ファシズムと現代

神島二郎「天皇ファシズムと庶民意識の問題」『近代日本の精神構造』岩波書店,1961年.

「階級分化」が階級分化としてひとびとに映じないで、秩序感覚の不安としてあらわれるがゆえに、それは正体の分からぬ危機であり、同時にまたそれゆえに烈しいとも言える。・・・危機の受けとめ方が危機の処理方式にもかかわっており、危機はもっぱら意識の問題として処理されるからであり、しかも意識の分極化を再統合に導く契機は伝統的に具わっていたと考えられる・・・日本ファシズムにおいては、このような伝統的統合方式が大衆社会固有のメカニズムによって補強されている。(41頁)


政治的にはこれ[客観的条件による把握]と併行して主観的条件による把握がよりいっそう重要となる。なぜなら、客観的階級帰属がただちに主観的階級帰属とはなりえないからであり、政治がひとびとの意思によって支えられるかぎり、主観的な階級帰属意識が政治の帰趨を決定するのは事理の当然であり、そのゆえにこそ客観的帰属のあいまいな社会層の主観的帰属が尖鋭な問題たらざるをえないからである。そこにこそ、意識面から迫ろうとした私のいわゆる〈第二のムラ〉の問題的意義がある。
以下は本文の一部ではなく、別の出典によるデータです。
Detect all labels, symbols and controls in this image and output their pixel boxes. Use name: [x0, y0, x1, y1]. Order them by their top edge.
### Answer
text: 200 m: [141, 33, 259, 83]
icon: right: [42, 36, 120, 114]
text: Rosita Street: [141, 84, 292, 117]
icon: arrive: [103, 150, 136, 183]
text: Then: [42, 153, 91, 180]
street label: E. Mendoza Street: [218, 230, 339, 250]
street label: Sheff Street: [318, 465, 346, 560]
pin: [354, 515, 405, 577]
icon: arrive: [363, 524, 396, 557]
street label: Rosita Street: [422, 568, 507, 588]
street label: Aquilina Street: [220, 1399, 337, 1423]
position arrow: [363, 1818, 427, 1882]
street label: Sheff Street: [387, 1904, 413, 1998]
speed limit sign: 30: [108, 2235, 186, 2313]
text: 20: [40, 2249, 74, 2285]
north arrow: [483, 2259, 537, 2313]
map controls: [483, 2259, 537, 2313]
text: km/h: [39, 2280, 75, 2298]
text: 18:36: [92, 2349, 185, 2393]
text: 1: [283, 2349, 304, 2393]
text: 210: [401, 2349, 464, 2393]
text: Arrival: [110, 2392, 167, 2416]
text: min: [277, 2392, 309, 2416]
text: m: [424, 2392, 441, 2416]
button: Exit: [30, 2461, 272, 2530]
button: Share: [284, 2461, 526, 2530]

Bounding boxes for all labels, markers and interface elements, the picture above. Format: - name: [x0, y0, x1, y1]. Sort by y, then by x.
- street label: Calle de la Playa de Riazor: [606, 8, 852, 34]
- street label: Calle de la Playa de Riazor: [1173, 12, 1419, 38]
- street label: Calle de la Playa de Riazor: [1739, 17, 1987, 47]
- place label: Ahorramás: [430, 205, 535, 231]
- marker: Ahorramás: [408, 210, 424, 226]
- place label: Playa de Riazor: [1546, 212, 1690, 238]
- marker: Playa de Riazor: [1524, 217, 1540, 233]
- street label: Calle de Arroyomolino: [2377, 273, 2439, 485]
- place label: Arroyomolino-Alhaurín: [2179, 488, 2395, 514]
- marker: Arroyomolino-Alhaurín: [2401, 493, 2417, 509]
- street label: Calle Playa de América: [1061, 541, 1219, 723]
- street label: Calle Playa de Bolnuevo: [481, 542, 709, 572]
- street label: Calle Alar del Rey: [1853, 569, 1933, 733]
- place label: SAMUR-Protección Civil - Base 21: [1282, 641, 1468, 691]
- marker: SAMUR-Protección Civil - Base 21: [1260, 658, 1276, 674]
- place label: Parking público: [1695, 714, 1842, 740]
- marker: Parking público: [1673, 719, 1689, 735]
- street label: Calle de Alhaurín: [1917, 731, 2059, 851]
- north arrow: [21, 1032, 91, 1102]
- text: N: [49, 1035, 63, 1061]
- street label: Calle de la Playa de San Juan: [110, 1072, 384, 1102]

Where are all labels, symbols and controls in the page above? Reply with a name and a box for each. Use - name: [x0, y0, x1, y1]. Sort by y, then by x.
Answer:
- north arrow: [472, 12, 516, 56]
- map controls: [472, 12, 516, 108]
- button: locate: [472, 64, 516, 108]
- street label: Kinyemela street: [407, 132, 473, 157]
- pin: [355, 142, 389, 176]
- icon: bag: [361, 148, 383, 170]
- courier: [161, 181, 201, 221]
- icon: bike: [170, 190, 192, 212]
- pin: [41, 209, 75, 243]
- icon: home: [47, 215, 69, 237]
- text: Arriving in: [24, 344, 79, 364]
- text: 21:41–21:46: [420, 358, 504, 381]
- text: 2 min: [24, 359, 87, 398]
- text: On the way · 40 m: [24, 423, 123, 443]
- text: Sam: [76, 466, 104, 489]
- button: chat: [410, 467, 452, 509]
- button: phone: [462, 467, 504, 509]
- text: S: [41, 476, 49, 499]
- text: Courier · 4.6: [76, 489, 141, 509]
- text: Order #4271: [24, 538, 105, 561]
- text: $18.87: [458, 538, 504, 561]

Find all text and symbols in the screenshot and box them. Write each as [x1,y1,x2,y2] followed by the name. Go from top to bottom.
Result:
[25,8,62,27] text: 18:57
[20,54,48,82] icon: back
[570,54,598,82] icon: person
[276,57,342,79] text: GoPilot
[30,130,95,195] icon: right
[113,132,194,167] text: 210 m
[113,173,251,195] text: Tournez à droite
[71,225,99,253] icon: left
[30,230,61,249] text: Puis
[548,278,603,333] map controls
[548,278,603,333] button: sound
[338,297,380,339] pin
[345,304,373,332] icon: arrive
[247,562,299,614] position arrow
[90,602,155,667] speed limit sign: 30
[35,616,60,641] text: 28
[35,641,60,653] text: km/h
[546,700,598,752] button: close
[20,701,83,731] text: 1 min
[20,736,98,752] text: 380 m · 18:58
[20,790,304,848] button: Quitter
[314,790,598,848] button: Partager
したがって、客観的帰属を問題とする「中間階級」にたいして、主観的帰属を問題とするという意味で、私は「中間層」をいう言葉を使いたいと思う。・・・このような日本の中間層は、私のいう〈第二のムラ〉として形成されたものであり、このような方法によってこそはじめてこの過程の統一的理解が可能になると私は考える。(60頁)

[都会においては]前近代的要素は歴史的にも社会的にも個人の主体性に媒介されることなく近代的要素にはまりこんでいる。これが日本ファシズムの解明において重要な意味をもつ。なぜなら、ともかくも後者が存在することがファシズム一般との共通性をもたらし、同時にそこに前者がはまりこんでいることがその日本的特質を規定していると思われるからである。(71頁)

以下メモ.

ファシズム期だけの問題ではない.1920-80年代を一貫する日本社会に実現された近代を理解する枠組み.「中間層」/「総中流社会」,ファシズム期/高度成長期。20年代準備→30年代展開→戦時体制進展/敗戦と戦後混乱期の〈集合的〉経験→50年代展開→高度成長期進展→80年代変質の開始.構造変動(という表現で何を意味しようとするのか)とのズレと重なりをもって展開する〈集合意識〉の問題.